Un concejal de Metán, además de su tarea legislativa, dedica tiempo a enseñar a sus nietos el valor del trabajo y la solidaridad a través de su huerta familiar. Federico Delgado involucra a los niños en la siembra, el cuidado y la cosecha de verduras que luego se destinan a instituciones educativas con comedor, combinando educación práctica, responsabilidad social y transmisión de valores.
En la actualidad, la educación en valores y la conciencia social se han convertido en desafíos centrales para las familias y la comunidad. La transmisión de conocimientos prácticos, junto con la enseñanza de la solidaridad y la responsabilidad, son elementos que muchas veces se pierden en la vida cotidiana, pero que encuentran su espacio en iniciativas que vinculan el trabajo con la comunidad.

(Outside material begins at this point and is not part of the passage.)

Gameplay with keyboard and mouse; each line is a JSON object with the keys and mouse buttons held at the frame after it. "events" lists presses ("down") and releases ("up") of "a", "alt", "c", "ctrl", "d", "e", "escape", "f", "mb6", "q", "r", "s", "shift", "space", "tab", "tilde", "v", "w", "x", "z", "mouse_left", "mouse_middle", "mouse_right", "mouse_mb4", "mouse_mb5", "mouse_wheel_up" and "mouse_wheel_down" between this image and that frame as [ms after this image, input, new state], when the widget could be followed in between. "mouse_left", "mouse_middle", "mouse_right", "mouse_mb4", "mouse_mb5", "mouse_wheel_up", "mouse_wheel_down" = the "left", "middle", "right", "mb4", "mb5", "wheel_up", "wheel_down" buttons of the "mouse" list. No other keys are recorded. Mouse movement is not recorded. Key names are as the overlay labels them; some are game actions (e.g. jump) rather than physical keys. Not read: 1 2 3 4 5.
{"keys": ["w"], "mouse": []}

En Metán, Federico Delgado, concejal y abuelo, lleva adelante una experiencia que combina educación familiar, cuidado del medio ambiente y asistencia social; su huerta familiar, donde involucra activamente a sus nietos en todo el proceso de siembra, cultivo y cosecha. La iniciativa no solo busca enseñar a los niños el valor del trabajo agrícola, sino también la importancia de ayudar a quienes más lo necesitan.
En diálogo con Spacio TV, Delgado explicó que parte de la producción se destina a instituciones educativas con comedor, llevando verduras frescas a quienes requieren asistencia alimentaria. “Ellos pusieron la primera semilla. Después empezó a dar fruto”, señaló, destacando la participación de los niños en cada etapa del trabajo y la satisfacción que les brinda ver cómo sus esfuerzos se transforman en alimento y aprendizaje.
Federica, una de sus nietas, comentó: “No soy mucho de la huerta, pero sí me gusta. Aprendí a sembrar y a manejar la máquina, aunque es pesada. Lo hacemos juntos, y aunque falta fuerza, vamos aprendiendo”. Su hermano, Papucho, también participa con entusiasmo en la siembra y el cuidado de las plantas, colaborando con cada tarea bajo la supervisión del abuelo.
El concejal enfatizó la importancia de inculcar en los nietos valores de solidaridad: “Ellos dicen: ‘Quiero vender, vender’. Está bien, viene de familia comerciante, pero la idea es pensar en quien necesita un poco de verdura, y también aprender a trabajar la tierra para no depender de donaciones”.
Los niños participan activamente, desde arar la tierra hasta colocar un techo que proteja los cultivos del sol. Aprenden a regar, desmalezar y cuidar cada planta, siguiendo el proceso completo, y Delgado asegura que estas enseñanzas se replican más allá de su jardín familiar, al distribuir semillas entre vecinos interesados en iniciar sus propios cultivos.
Más allá de los discursos y proyectos, la huerta de los Delgado muestra que el ejemplo diario es la mejor manera de enseñar solidaridad. Bajo el sol y trabajando la tierra, un abuelo y sus nietos no solo cosechan verduras, sino también hábitos y valores que pueden extenderse a toda la comunidad.